▸ **TEXTE FOURNI**:
----------------

Lettre du prieur de Mar Moussa au responsable de la Syrie

>A M. Ahmad Al-Sharaa, Président de la Nouvelle Syrie en cette étape cruciale,
Que la paix soit avec vous.
Frère en humanité, frère en citoyenneté sous le toit de la patrie, dont vous avez dit qu’il était de la responsabilité de tous de la construire, et frère en foi dans le Dieu unique, Créateur du ciel et de la terre.

Tout d’abord, je remercie Dieu pour la bénédiction et le don de la liberté et pour le fait que, pour la première fois, je peux écrire ces mots sans craindre d’être arrêté, tué, ou que quelqu’un s’en prenne à ma famille ou à mes amis.

----------------

▸ **DONNÉES FOURNIES**:

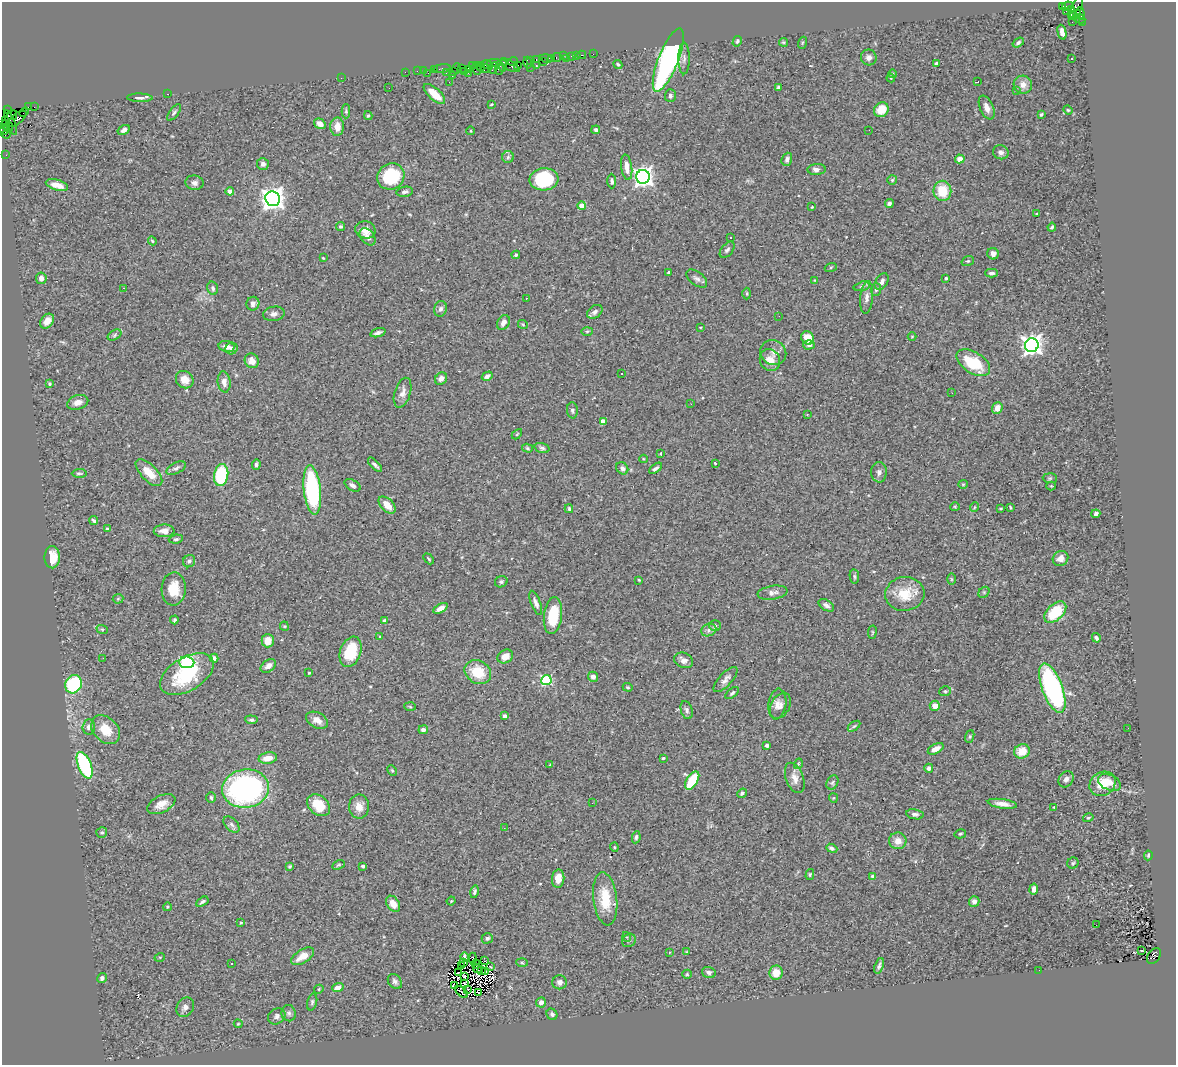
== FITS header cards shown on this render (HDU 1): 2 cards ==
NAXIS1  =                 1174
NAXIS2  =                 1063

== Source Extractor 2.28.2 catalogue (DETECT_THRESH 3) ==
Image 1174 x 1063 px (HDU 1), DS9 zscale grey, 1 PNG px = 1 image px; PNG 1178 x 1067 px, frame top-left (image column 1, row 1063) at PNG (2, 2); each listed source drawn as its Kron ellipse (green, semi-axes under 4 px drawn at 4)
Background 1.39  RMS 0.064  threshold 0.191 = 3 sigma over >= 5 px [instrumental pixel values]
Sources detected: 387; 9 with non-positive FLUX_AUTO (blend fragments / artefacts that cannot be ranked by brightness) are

----------------

▸ **TRAVAIL À FAIRE**:
[1] Recopiez fidèlement toutes les lignes des enregistrements astronomiques situés plus haut, sans y reprendre les images.
[2] Poursuivez la lettre du prieur de Mar Moussa au président syrien à partir de sa dernière phrase.

▸ **RÉPONSES RÉDIGÉES**:
[1]
== FITS header cards shown on this render (HDU 1): 2 cards ==
NAXIS1  =                 1174
NAXIS2  =                 1063

== Source Extractor 2.28.2 catalogue (DETECT_THRESH 3) ==
Image 1174 x 1063 px (HDU 1), DS9 zscale grey, 1 PNG px = 1 image px; PNG 1178 x 1067 px, frame top-left (image column 1, row 1063) at PNG (2, 2); each listed source drawn as its Kron ellipse (green, semi-axes under 4 px drawn at 4)
Background 1.39  RMS 0.064  threshold 0.191 = 3 sigma over >= 5 px [instrumental pixel values]
Sources detected: 387; 9 with non-positive FLUX_AUTO (blend fragments / artefacts that cannot be ranked by brightness) are

[2]
Deuxièmement, je te remercie pour ton dernier discours, que tu as adressé à moi, ainsi qu’à tous les « frères et sœurs » syriens, « en tant que serviteur et non en tant que chef ». Cette expression m’est particulièrement chère, car elle a été utilisée par Jésus-Christ lorsqu’il s’est adressé à ses disciples : « Vous m’appelez Maître et Seigneur, … [mais] je suis au milieu de vous comme quelqu’un qui sert ». Il nous a enseigné que le pouvoir est synonyme de service et de sacrifice, et non de profit et de domination.

J’écris ces mots en te regardant dans les yeux à travers l’écran, en essayant d’atteindre ton cœur. Cependant, seul Dieu connaît et voit les cœurs. J’ai donc décidé de croire ce que tu dis et de répondre à ton invitation à « ouvrir un nouveau chapitre dans l’histoire de notre patrie bien-aimée ». Moi aussi, je « demande à Dieu de nous aider tous à élever notre patrie » dans cette «phase de transition».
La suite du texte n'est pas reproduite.